= SOURCE DATA =
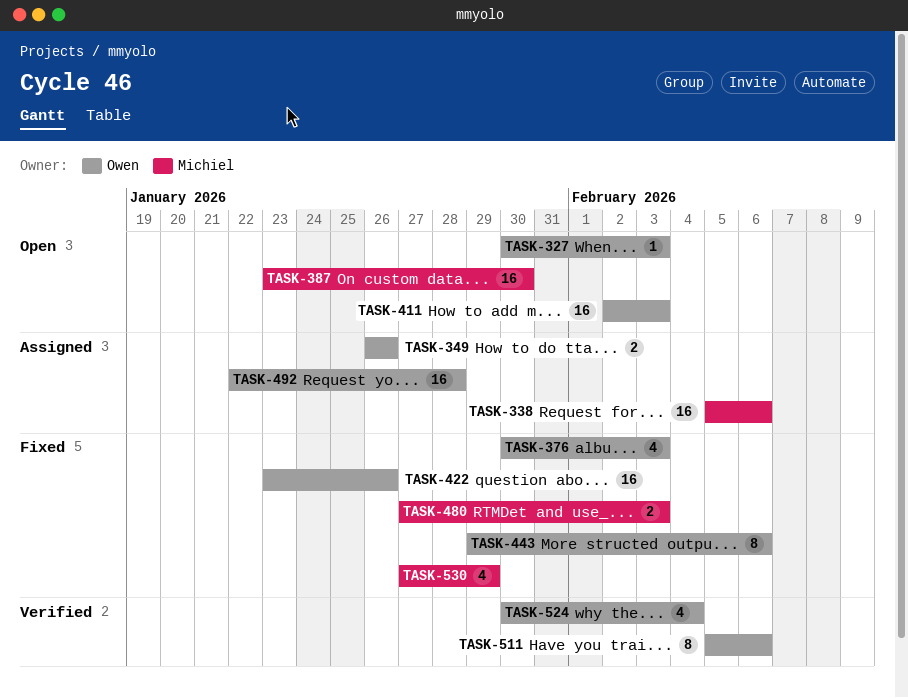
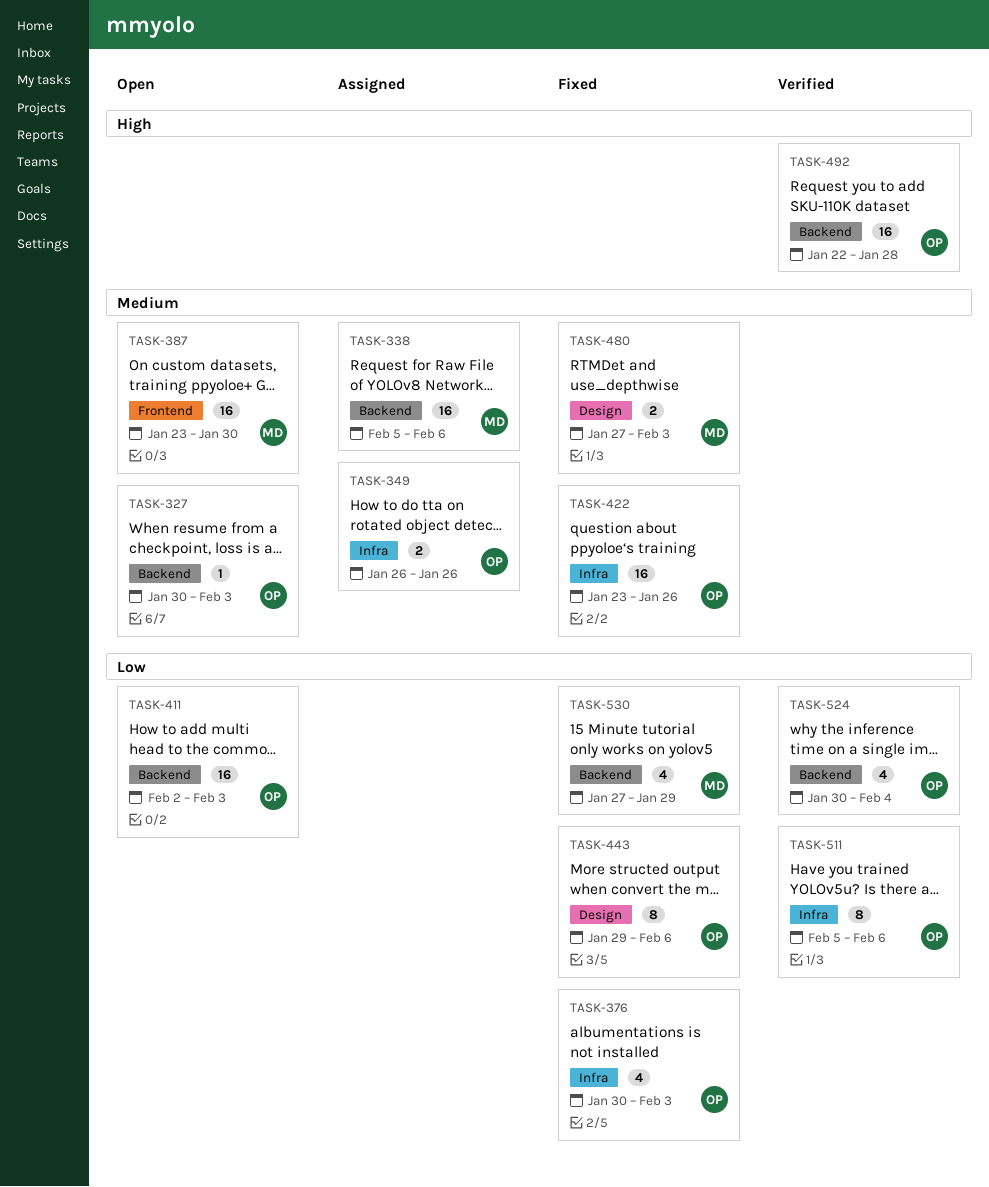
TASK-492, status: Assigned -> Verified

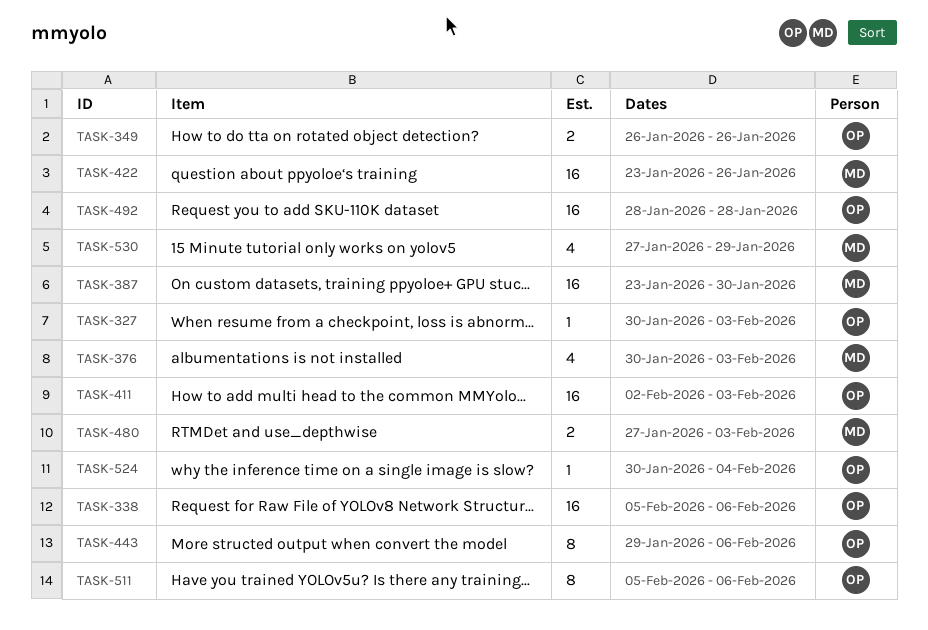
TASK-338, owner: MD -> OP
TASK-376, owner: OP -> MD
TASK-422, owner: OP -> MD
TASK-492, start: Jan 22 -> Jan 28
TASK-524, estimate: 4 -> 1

= TASK DESCRIPTION =
Could you repeat all of the material exactly? Pictures should not be copied.

= ANSWER SPACE =
TASK-492, status: Assigned -> Verified

TASK-338, owner: MD -> OP
TASK-376, owner: OP -> MD
TASK-422, owner: OP -> MD
TASK-492, start: Jan 22 -> Jan 28
TASK-524, estimate: 4 -> 1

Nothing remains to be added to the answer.